I'm sorry, it is my mistake in explaining. I meant to say:
"return false from this function unless the two expressions contain the same
  register number"

>

> (gdb) p tmp_reg

> (reg:SI 0 ax)

> (gdb) p cand->insn

> (insn 59 117 60 7 (set (reg:SI 4 si [orig:107 D.1813 ] [107])

>         (sign_extend:SI (reg:HI 3 bx [orig:99 D.1813 ] [99])))

>

> And I think it would be better to strengthen that to "return false unless registers are identical". (From the above it's clear however that a plain rtx_equal_p wouldn't work since there's an extension in the operand).


So the three relevant instructions are:
I1: (set (reg:HI 0 ax)
      (mem:HI (symbol_ref:DI ("f"))))

I2: (set (reg:SI 3 bx)
      (if_then_else:SI (eq (reg:CCZ 17 flags)
                 (const_int 0))
             (reg:SI 0 ax)
             (reg:SI 3 bx)))

I3: (set (reg:SI 4 si)
      (sign_extend:SI (reg:HI 3 bx)))

I1 is def_insn, I3 is cand->insn. tmp_reg is 'ax'. What we want to do is reject this transformation
because the destination of def_insn (aka I1), that is 'ax', is not the operand of the extend operation
in cand->insn (aka I3).
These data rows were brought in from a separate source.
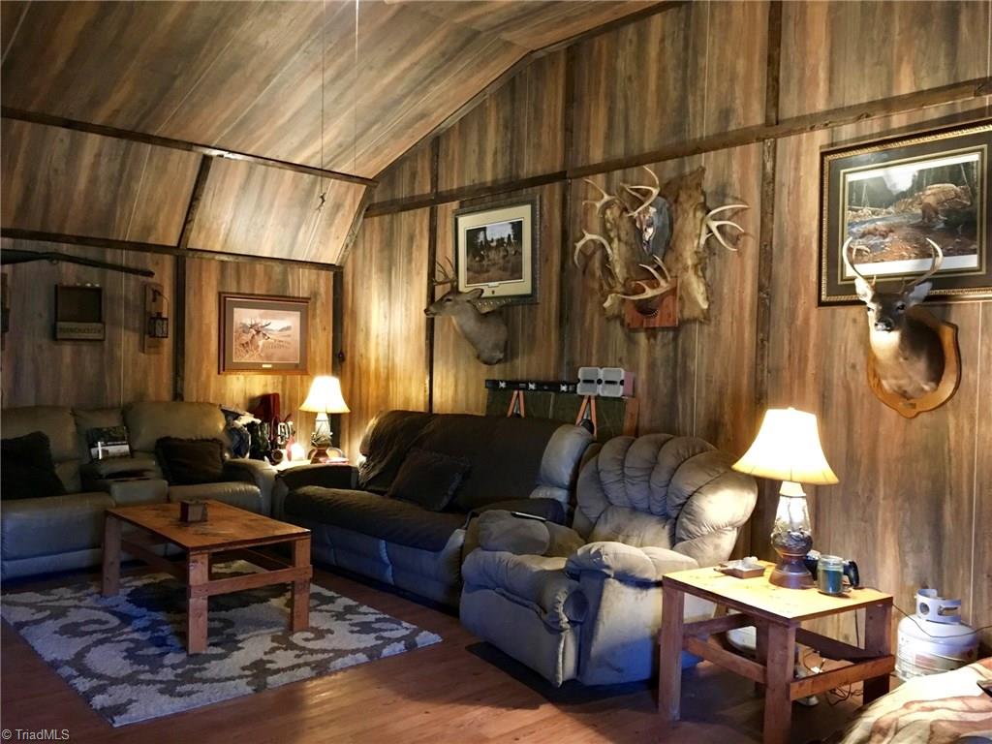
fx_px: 831
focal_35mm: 29
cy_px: 372
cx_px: 496
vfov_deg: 48.2
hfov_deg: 61.7
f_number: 2.2
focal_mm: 4.15
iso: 400
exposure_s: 1/15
As you said, rtx_equal won't work on just SET_SRC (PATTERN (cand->insn)) because
it's an extend operation. So reg_overlap_mentioned should be appropriate.
Hope this helps.

>

> Also, I had another look at the testcase. It uses __builtin_printf and dg-output, which is at least unusual. Try to use the normal "if (cond) abort ()".

>


I did not try to remove the __builtin_printf because the use of 'f' there is needed to trigger this.
There are at least two other dups of this PR: 68328 and 68185 the testcases for which have an "if (cond) abort ();" form.
I'll use them instead.


>

> Bernd

>
diff mbox

Patch

commit 33131f774705b936afc1a26c145e1214b388771f
Author: Kyrylo Tkachov <kyrylo.tkachov@arm.com>
Date:   Fri Nov 13 15:01:47 2015 +0000

    [RTL-ree] PR rtl-optimization/68194: Restrict copy instruction in presence of conditional moves

diff --git a/gcc/ree.c b/gcc/ree.c
index b8436f2..e91d164 100644
--- a/gcc/ree.c
+++ b/gcc/ree.c
@@ -814,7 +814,30 @@  combine_reaching_defs (ext_cand *cand, const_rtx set_pat, ext_state *state)
 
       rtx tmp_reg = gen_rtx_REG (GET_MODE (SET_DEST (PATTERN (cand->insn))),
 				 REGNO (SET_DEST (*dest_sub_rtx)));
-      if (reg_overlap_mentioned_p (tmp_reg, SET_DEST (PATTERN (cand->insn))))
+
+      /* When transforming:
+	(set (reg1) (expression))
+	 ...
+	(set (reg2) (any_extend (reg1)))
+
+	into
+
+	(set (reg2) (any_extend (expression)))
+	(set (reg1) (reg2))
+	make sure that reg1 from the first set feeds directly into the extend.
+	This may not hold in a situation with an intermediate
+	conditional copy i.e.
+	I1: (set (reg3) (expression))
+	I2: (set (reg1) (cond ? reg3 : reg1))
+	I3: (set (reg2) (any_extend (reg1)))
+
+	where I3 is cand, I1 is def_insn and I2 is a conditional copy.
+	We want to avoid transforming that into:
+	(set (reg2) (any_extend (expression)))
+	(set (reg1) (reg2))
+	(set (reg1) (cond ? reg3 : reg1)).  */
+      if (reg_overlap_mentioned_p (tmp_reg, SET_DEST (PATTERN (cand->insn)))
+	  || !reg_overlap_mentioned_p (tmp_reg, SET_SRC (PATTERN (cand->insn))))
 	return false;
 
       /* The destination register of the extension insn must not be
diff --git a/gcc/testsuite/gcc.dg/pr68194.c b/gcc/testsuite/gcc.dg/pr68194.c
new file mode 100644
index 0000000..b4855ea
--- /dev/null
+++ b/gcc/testsuite/gcc.dg/pr68194.c
@@ -0,0 +1,35 @@ 
+/* { dg-do run } */
+/* { dg-options "-O2" } */
+
+int a, c, d, e, g, h;
+short f;
+
+short
+fn1 (void)
+{
+  int j[2];
+  for (; e; e++)
+    if (j[0])
+      for (;;)
+	;
+  if (!g)
+    return f;
+}
+
+int
+main (void)
+{
+  for (; a < 1; a++)
+    {
+      for (c = 0; c < 2; c++)
+	{
+	  d && (f = 0);
+	  h = fn1 ();
+	}
+      __builtin_printf ("%d\n", (char) f);
+   }
+
+ return 0;
+}
+
+/* { dg-output "0" } */